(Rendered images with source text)
Start of Block

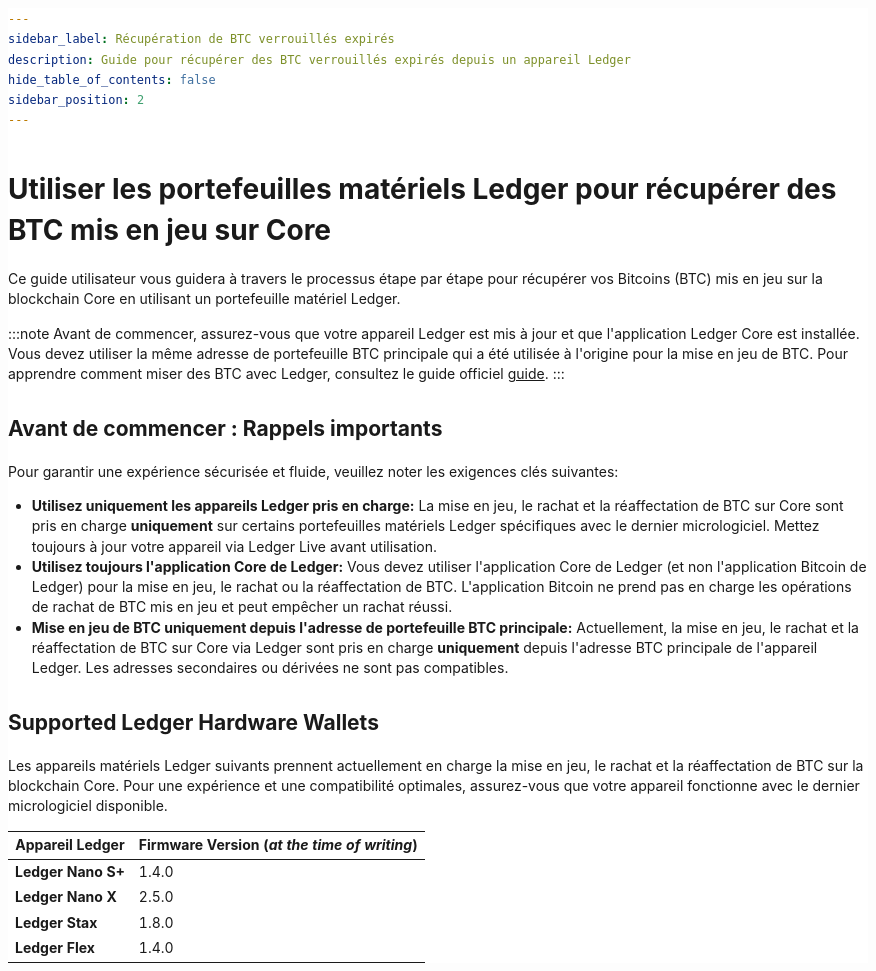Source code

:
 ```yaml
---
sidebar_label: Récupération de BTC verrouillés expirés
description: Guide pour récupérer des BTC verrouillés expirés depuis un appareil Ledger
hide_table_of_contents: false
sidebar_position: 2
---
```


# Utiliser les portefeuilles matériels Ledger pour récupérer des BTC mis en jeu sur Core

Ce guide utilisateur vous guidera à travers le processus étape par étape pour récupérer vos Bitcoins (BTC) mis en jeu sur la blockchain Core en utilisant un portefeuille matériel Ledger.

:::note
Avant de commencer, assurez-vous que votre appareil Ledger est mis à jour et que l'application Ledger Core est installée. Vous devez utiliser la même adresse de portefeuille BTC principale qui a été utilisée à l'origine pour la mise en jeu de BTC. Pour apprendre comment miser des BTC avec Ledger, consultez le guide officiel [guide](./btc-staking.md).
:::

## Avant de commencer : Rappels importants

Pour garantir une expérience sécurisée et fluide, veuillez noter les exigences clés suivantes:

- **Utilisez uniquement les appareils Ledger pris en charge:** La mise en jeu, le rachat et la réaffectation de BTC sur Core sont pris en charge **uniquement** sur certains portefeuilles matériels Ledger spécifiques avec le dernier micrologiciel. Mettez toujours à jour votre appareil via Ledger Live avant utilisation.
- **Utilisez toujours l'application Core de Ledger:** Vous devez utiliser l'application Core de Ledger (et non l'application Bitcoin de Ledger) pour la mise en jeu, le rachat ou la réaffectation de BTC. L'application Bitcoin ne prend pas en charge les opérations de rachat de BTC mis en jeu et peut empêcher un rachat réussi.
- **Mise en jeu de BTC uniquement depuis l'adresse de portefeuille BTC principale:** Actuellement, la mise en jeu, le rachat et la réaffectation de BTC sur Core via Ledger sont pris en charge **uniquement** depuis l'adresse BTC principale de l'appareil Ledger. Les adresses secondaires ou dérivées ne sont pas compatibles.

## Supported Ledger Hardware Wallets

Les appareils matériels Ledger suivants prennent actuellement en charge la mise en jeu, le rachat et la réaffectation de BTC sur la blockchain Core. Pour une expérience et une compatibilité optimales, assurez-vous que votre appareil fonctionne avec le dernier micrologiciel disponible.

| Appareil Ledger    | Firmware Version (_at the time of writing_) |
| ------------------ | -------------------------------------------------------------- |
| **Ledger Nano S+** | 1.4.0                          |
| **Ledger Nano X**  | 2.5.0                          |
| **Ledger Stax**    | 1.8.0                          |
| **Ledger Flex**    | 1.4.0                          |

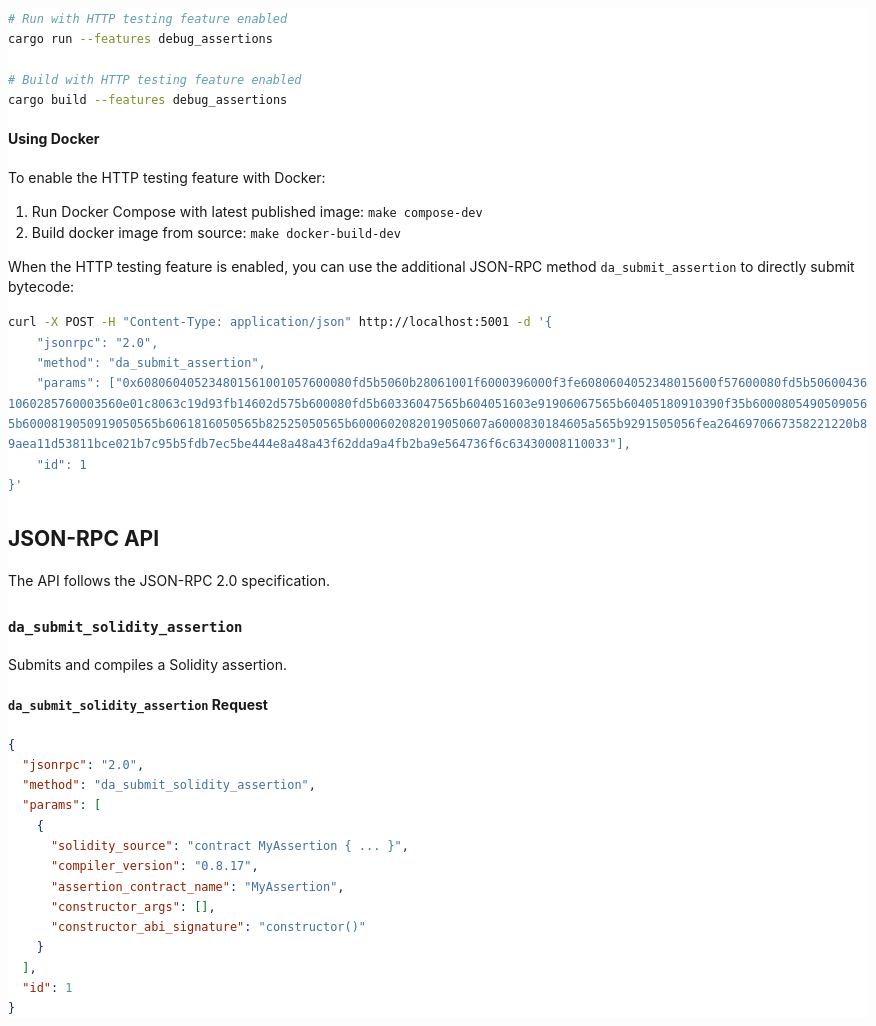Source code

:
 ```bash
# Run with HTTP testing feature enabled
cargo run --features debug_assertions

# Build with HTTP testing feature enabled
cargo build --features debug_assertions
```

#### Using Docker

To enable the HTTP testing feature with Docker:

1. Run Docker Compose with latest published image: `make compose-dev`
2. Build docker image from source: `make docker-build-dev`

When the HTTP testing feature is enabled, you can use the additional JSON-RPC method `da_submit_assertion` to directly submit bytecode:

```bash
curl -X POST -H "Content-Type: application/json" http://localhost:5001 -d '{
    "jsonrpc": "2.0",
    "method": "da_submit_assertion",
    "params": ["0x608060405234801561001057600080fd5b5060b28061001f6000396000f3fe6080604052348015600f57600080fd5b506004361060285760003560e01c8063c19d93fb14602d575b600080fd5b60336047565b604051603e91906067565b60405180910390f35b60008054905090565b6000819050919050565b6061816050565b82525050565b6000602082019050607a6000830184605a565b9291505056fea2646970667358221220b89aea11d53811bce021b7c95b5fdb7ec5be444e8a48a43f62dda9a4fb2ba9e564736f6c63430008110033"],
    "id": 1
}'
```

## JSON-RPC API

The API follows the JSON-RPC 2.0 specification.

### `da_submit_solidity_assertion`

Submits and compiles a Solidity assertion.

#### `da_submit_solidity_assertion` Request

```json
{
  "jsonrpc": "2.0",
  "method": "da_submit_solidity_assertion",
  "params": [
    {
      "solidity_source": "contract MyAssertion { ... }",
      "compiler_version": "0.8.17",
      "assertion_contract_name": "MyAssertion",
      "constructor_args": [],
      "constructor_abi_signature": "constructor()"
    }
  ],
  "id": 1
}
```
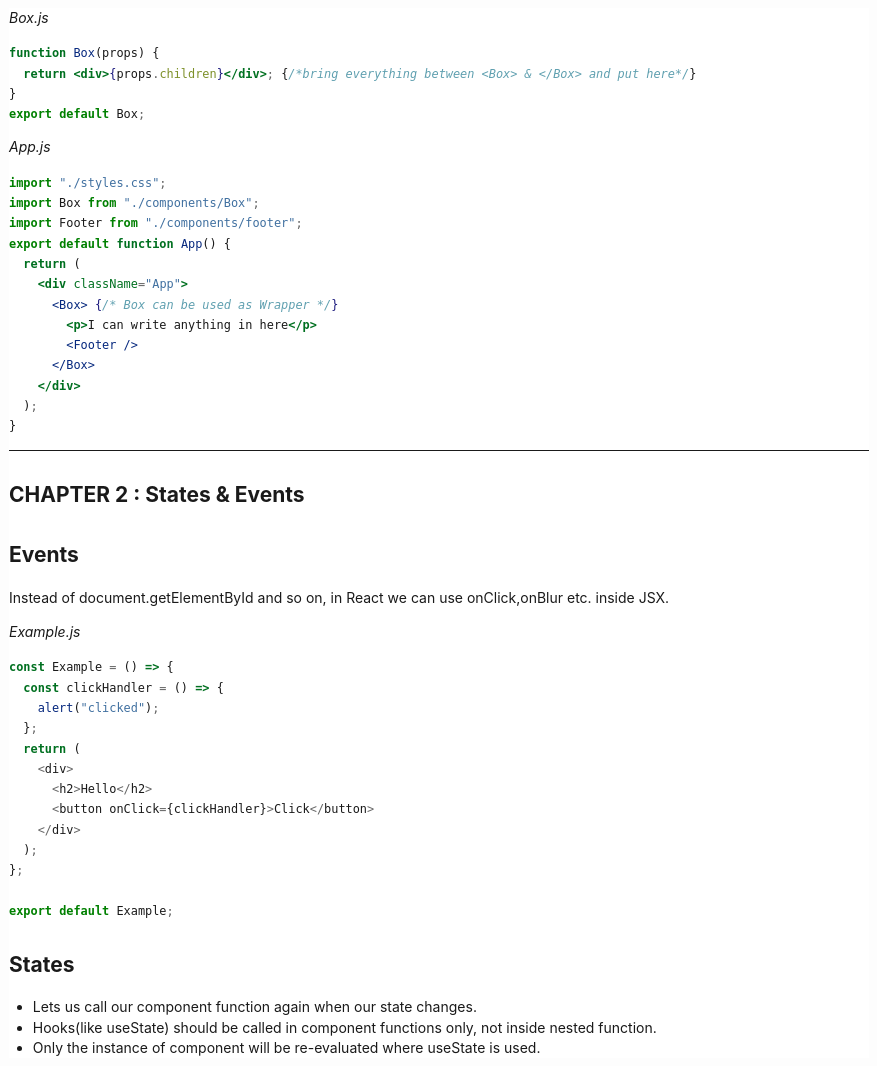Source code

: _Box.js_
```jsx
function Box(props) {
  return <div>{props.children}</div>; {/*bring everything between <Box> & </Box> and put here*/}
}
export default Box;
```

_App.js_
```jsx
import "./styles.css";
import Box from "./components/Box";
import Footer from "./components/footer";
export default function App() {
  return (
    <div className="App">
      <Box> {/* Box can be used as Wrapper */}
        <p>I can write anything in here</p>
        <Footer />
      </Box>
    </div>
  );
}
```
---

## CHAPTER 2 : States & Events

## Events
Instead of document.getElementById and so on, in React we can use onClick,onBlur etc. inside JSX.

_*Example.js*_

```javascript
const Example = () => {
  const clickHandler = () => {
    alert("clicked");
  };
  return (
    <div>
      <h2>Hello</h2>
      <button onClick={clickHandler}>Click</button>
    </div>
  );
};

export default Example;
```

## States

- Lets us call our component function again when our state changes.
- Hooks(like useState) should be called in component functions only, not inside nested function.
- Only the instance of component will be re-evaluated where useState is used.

End of Block

PROBLEM TO SOLVE: Your answer should consist of the lines above that hold the word "from".

RESPONSE TO THE TASK:
2. Build docker image from source: `make docker-build-dev`
import Box from "./components/Box";
import Footer from "./components/footer";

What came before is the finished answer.